Active surveillance of cytologically proven microcarcinomas has been shown as a safe procedure. However, fine needle aspiration biopsy (FNAB) is not recommended by European Thyroid Association (ETA) and American Thyroid Association (ATA) guidelines for highly suspicious nodules ≤ 10 mm. The aim of the study was to assess the outcomes of active surveillance of EU-TIRADS 5 nodules ≤ 10 mm not initially submitted to FNAB.
Patients and methods
80 patients with at least one EU-TIRADS 5 nodule ≤ 10 mm and no suspicious lymph nodes, accepting active surveillance, were included.
Mean baseline diameter and volume were 5.4 mm (±2.0) and 64.4 mm3 (±33.5), respectively. After a median follow-up of 36.1 months, a volumetric increase ≥ 50% occurred in 28 patients (35.0%) and a suspicious lymph node in 3 patients (3.8%).

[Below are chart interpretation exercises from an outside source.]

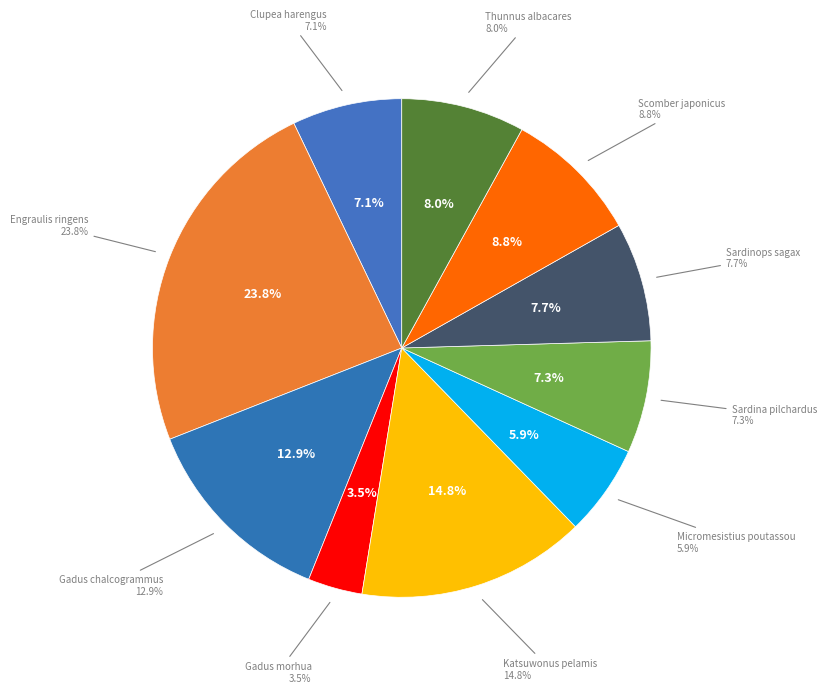

True or false: Sardina pilchardus accounts for 1% of the total.

False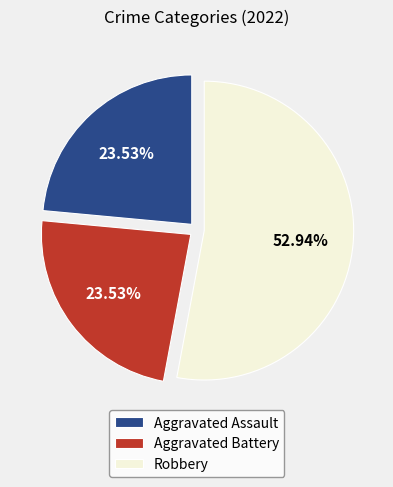

What percentage is the Aggravated Battery slice, to the nearest percent?

24%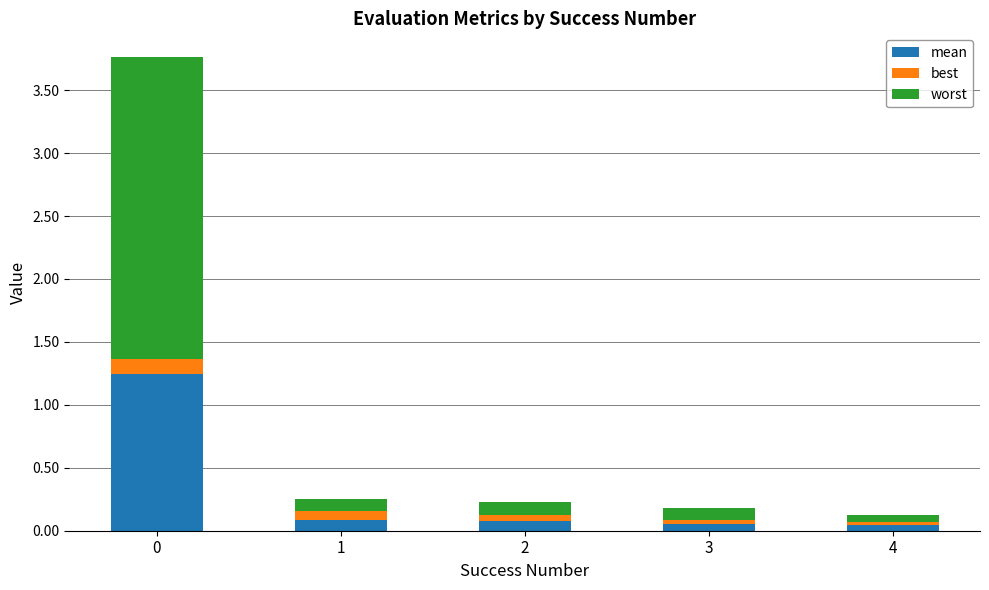

What is the average value of the mean series?

0.3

Twenty-four patients underwent an FNAB (30.0%) after at least a 1 year follow-up of which 45.8% were malignant, 8.3% benign, 33.3% undetermined and 8.3% nondiagnostic. Sixteen patients (20.0%) underwent conversion surgery after a median follow-up of 57.2 months, confirming the diagnosis of papillary carcinoma in 15/16 cases (not described in 1 histology report), all in remission at 6–12 months postoperative follow-up.
Applying ETA and ATA guidelines to avoid FNA of EU-TIRADS 5 sub-centimeter nodules and proceeding to active surveillance of such nodules in selected patients is a safe procedure. Thus, US-FNAB could be postponed until the nodule shows signs of progression or a suspicious lymph node appears, with no added risk for the patient.